▸ Activity: All lines in the material containing the word "сооружение" need to be copied.

═════ Supplied information ═════

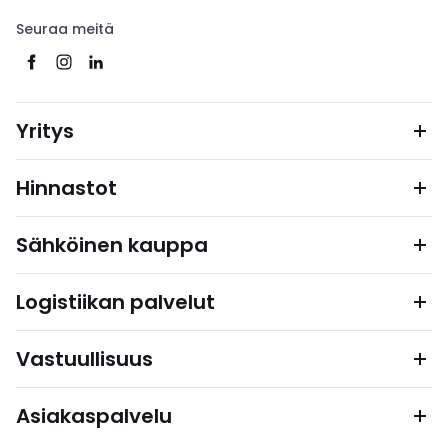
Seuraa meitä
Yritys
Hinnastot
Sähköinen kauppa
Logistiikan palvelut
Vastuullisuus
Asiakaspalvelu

═════
═════ Supplied information ═════

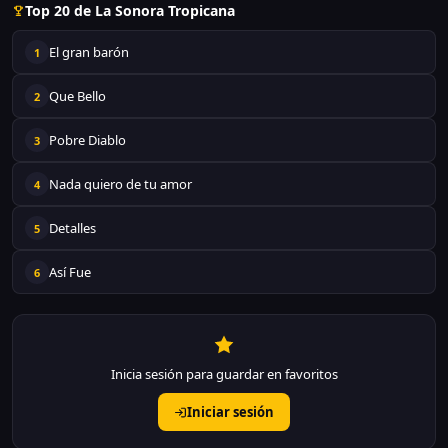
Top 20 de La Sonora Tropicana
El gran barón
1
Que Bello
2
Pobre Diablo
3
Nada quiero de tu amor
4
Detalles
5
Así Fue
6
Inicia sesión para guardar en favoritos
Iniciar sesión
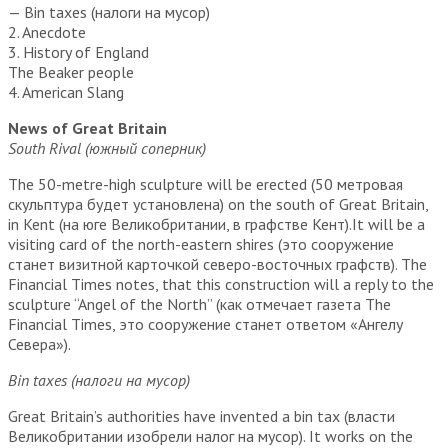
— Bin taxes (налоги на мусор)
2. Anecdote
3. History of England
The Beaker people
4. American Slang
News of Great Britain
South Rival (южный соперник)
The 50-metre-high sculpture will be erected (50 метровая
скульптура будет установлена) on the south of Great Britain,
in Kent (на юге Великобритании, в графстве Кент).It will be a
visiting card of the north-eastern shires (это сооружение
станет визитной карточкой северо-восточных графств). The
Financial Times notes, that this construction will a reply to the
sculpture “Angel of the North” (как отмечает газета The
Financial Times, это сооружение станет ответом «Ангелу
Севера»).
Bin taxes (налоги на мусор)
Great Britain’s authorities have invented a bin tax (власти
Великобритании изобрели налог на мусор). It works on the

═════

▸ Solution:
visiting card of the north-eastern shires (это сооружение
Financial Times, это сооружение станет ответом «Ангелу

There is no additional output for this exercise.